General Electric - General Electric Company (GE): Good Company, Terrible Stock

Source: Anthony Quintano via Flickr

Jeffrey Immelt took the helm of General Electric Company (NYSE:GE) just days before Sept. 11, 2001, a date which will live in infamy.

General Electric Company (GE): Good Company, Terrible Stock

Talk about going from the frying pan into the fire.

Not only did Immelt have to deal with GE’s business post-9/11, but he was taking over a company that was in drastic need of a makeover.

“When I joined the company in 1982, 80 percent of our revenue came from the U.S. Now, 70 percent of our revenue will be global,” Immelt said in May 2016 speech to graduates of NYU’s Stern Business School. “We have customers in more than 180 countries. We export over $20 billion worth of goods to the world each year. We have become woven into the global economy.”

It sure has. In many respects, it’s one of the finest companies in the U.S. — or the world for that matter.

According to Fortune, it is the 10th most admired company on the magazine’s annual list of Most Admired Companies. Heck, when you’ve got someone as brilliant as Thomas Edison as company co-founder, you’re bound to have big aspirations.

Immelt has been on quite a ride since 2001.

By no means do I think the man should be fired, but when you consider that General Electric stock has achieved a total return of under 30% since his first day on the job through Dec. 12, you have to question why anyone would remain a shareholder.

Clearly, Immelt has been unable to deliver for investors.

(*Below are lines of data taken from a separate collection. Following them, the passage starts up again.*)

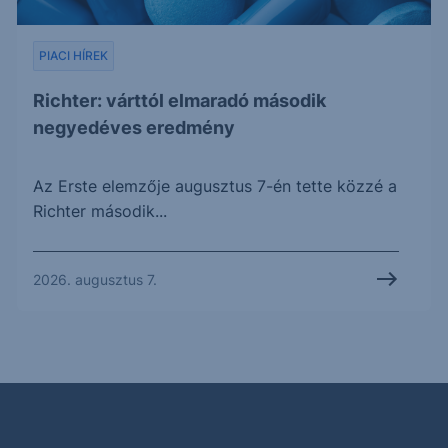
PIACI HÍREK
Richter: várttól elmaradó második
negyedéves eredmény
Az Erste elemzője augusztus 7-én tette közzé a
Richter második...
2026. augusztus 7.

According to a 2014 study by Equilar, the average CEO of an S&P 500 company was on the job for 7.4 years, up from 6.6 years a decade earlier; Immelt has been on the job 15 years, or double the average. You’d think GE stock would also have doubled, but no such luck.

Yes, there have been flashes of brilliance from General Electric stock over the past decade, including four years (2010, 2012, 2013, and 2015) with annual total returns in excess of 20%, a big reason why its five-year annualized total return is 17%, 176 basis points higher than the S&P 500.

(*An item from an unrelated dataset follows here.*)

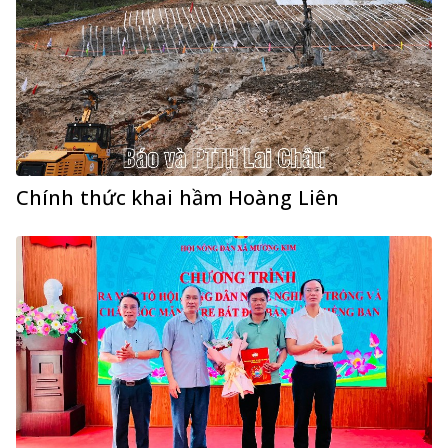
Chính thức khai hầm Hoàng Liên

Although returns have been better in recent times, GE stock hit a 10-year high of $42.09 on Oct. 1, 2007. It’s still working on eclipsing that almost a decade later.

Earnings drive stock prices.

In 2007, General Electric had operating profits of $51.3 billion on $172.5 billion in revenue, a 29.7% operating margin. The closest it’s come to matching this margin was in 2011 when it made 24 cents operating profit out of every dollar of revenue. Today, it’s almost less than half that amount.

According to, there are 452 companies in the S&P 500 with positive operating margins, 244 of which are greater than 15%. Further, there are 42 companies operating in GE’s sector, with 14 greater than 15%.

Care to guess which of the 14 companies most resembles GE’s business? That would probably be either 3M Co (NYSE:MMM) or Danaher Corporation (NYSE:DHR). However, because Danaher spun-off its industrial businesses in July, comparing 3M’s stock to GE’s makes the most sense.

Over the past five years, some of the best performance in Immelt’s 15-year tenure, GE stock has underperformed 3M by 255 basis points. Since September 6, 2001, the day before Immelt took the top job, 3M’s stock’s appreciated by 400% or 17 times more than GE stock.

If you take a look at 3M’s operating margins you’ll see that they’ve been rangebound over the last decade between 20%-25%. Sometimes higher, sometimes lower, but generally consistent and always in the 20’s. You can’t ask for more than that from a company.

GE might be a good company but it’s a terrible stock.

If it goes up 15% a year for the next five years, you can be sure MMM will go up 25% over the same period. 3M is a good stock; GE, not so much.

As of this writing, Will Ashworth did not hold a position in any of the aforementioned securities.